Action à mener a – Reproduisez à l'identique toutes les lignes des Entrées du jeu de données, en laissant les images hors de votre réponse.

• Sur la question des "Indigènes du Nord"

    Quel pourrait être, dans la nouvelle Europe démocratique des peuples, fédérative et anticapitaliste que nous voulons, le statut de ces populations prolétaires que l'on appelle communément "issues de l'immigration" (en réalité une très grande partie de la population européenne notamment urbaine est issue de mouvements migratoires, mais on entend "discrètement" par là : immigration EXTRA-EUROPÉENNE) ; "non-blancs" (terme générique de l'antiracisme politique), "Indigènes du Nord" (terme du PIR) ou encore "quartiers sous gestion coloniale" (notion développée il y a une vingtaine d'années par le MIB) ?

    La "tradition" marxiste-léniniste (La Question Nationale de Staline généralement citée, nombreux écrits de Lénine etc.) est classiquement connue pour être plutôt rétive à la reconnaissance de droits nationaux-culturels à des populations dispersées en petits îlots de peuplement à l'échelle d'un pays entier, ou carrément mêlées à la population majoritaire, et non établies sur un territoire national précis bien défini.

    Pour autant, par le passé récent, des organisations d'inspiration marxiste-léniniste, maoïste etc. ont déjà pu être amenées à poser sérieusement la question ; notamment chez les minorités racialement opprimées aux États-Unis (Black Panthers et leurs précurseurs Robert F. Williams et Harry Haywood, Young Lords portoricains, etc.).

    Et de fait, tant dans les textes que dans la pratique qui fut celle (un certain temps du moins) de l'Union soviétique, des pistes de réflexion peuvent apparaître.

    Ainsi, dans les "Notes critiques sur la Question Nationale" de Lénine (réponse au programme socialiste autrichien de Brünn, 1913), au milieu d'un propos général globalement hostile à l'"autonomie culturelle" des populations "dispersées", on peut néanmoins trouver formulée cette proposition :

    « Sans aucun doute, enfin, il importe au plus haut point, pour supprimer toute oppression nationale, de créer des districts autonomes, même de très petites dimensions, à composition nationale complète et unique et autour desquels pourraient ainsi "graviter", entretenant avec eux des rapports et des associations libres de toutes sortes, les membres d’une nationalité donnée dispersée en différents points du pays ou même du globe. »

Action à mener b – D'après le texte fourni, quelle notion le MIB a-t-il développée il y a une vingtaine d'années ?

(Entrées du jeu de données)
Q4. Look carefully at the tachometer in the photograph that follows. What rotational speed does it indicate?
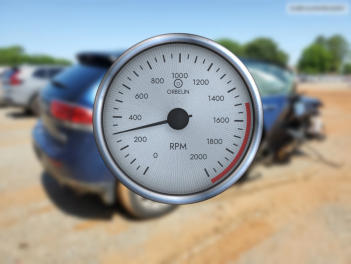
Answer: 300 rpm
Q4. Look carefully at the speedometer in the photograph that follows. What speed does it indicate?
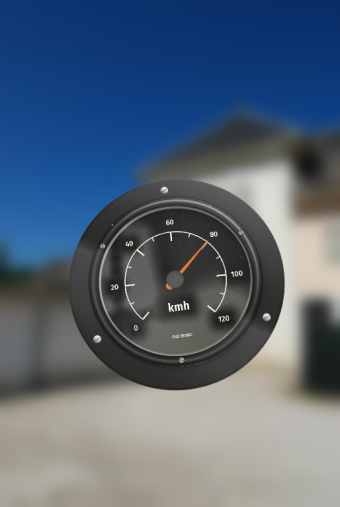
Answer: 80 km/h
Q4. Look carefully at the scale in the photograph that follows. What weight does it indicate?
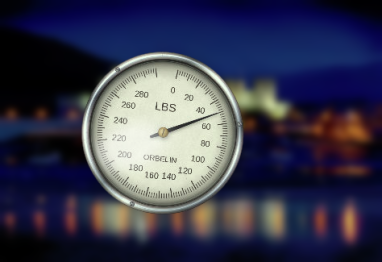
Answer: 50 lb
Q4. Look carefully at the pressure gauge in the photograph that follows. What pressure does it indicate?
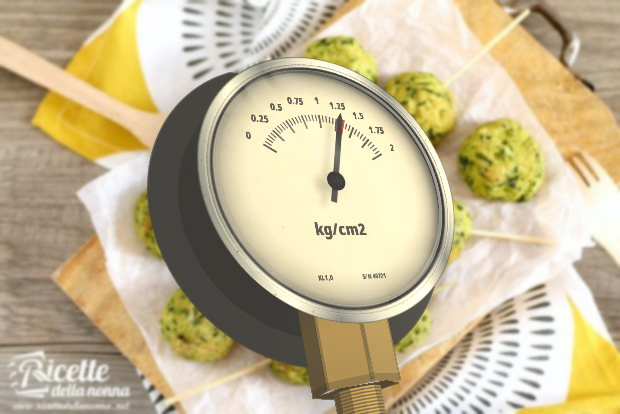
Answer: 1.25 kg/cm²
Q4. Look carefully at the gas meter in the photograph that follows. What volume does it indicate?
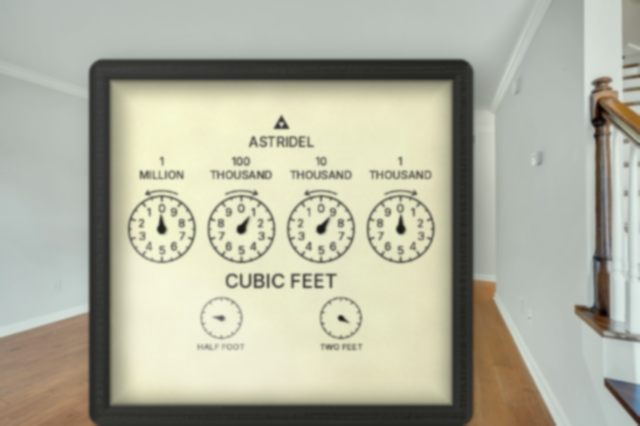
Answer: 9000 ft³
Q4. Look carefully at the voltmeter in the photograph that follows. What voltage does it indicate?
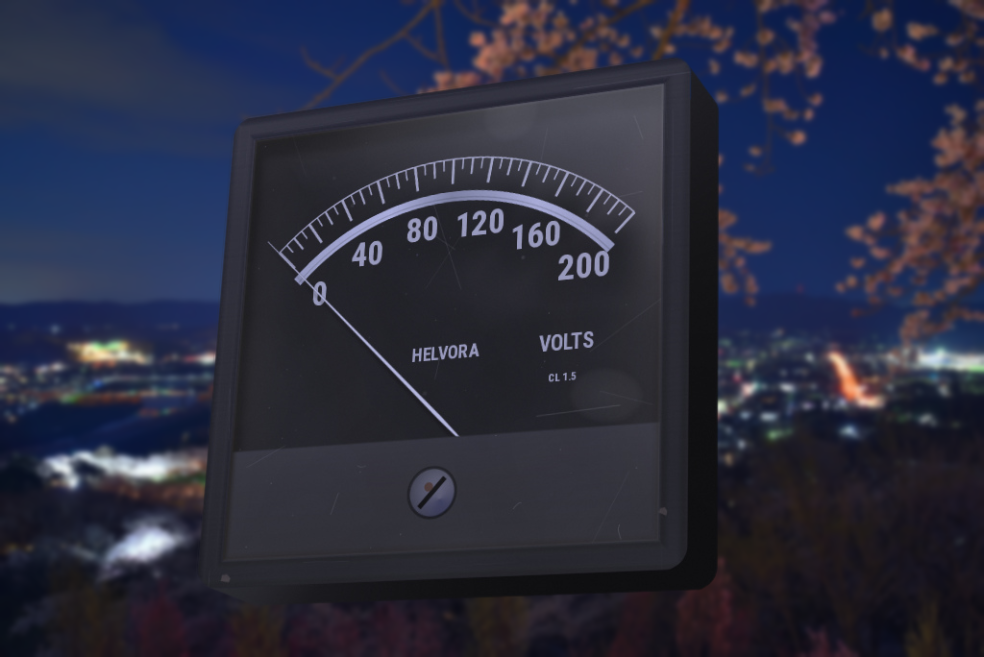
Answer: 0 V
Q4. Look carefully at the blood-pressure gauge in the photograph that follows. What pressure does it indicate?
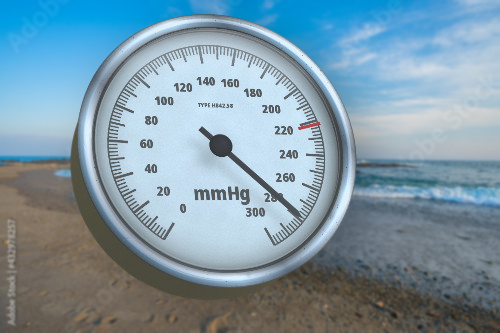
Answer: 280 mmHg
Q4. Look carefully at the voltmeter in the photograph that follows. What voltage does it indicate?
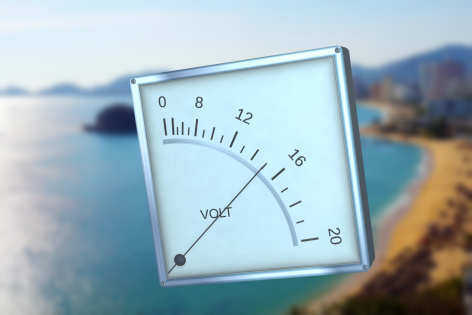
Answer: 15 V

Réponse à fournir a –
Q4. Look carefully at the tachometer in the photograph that follows. What rotational speed does it indicate?
Answer: 300 rpm
Q4. Look carefully at the speedometer in the photograph that follows. What speed does it indicate?
Answer: 80 km/h
Q4. Look carefully at the scale in the photograph that follows. What weight does it indicate?
Answer: 50 lb
Q4. Look carefully at the pressure gauge in the photograph that follows. What pressure does it indicate?
Answer: 1.25 kg/cm²
Q4. Look carefully at the gas meter in the photograph that follows. What volume does it indicate?
Answer: 9000 ft³
Q4. Look carefully at the voltmeter in the photograph that follows. What voltage does it indicate?
Answer: 0 V
Q4. Look carefully at the blood-pressure gauge in the photograph that follows. What pressure does it indicate?
Answer: 280 mmHg
Q4. Look carefully at the voltmeter in the photograph that follows. What voltage does it indicate?
Answer: 15 V

Réponse à fournir b – La notion de « quartiers sous gestion coloniale ».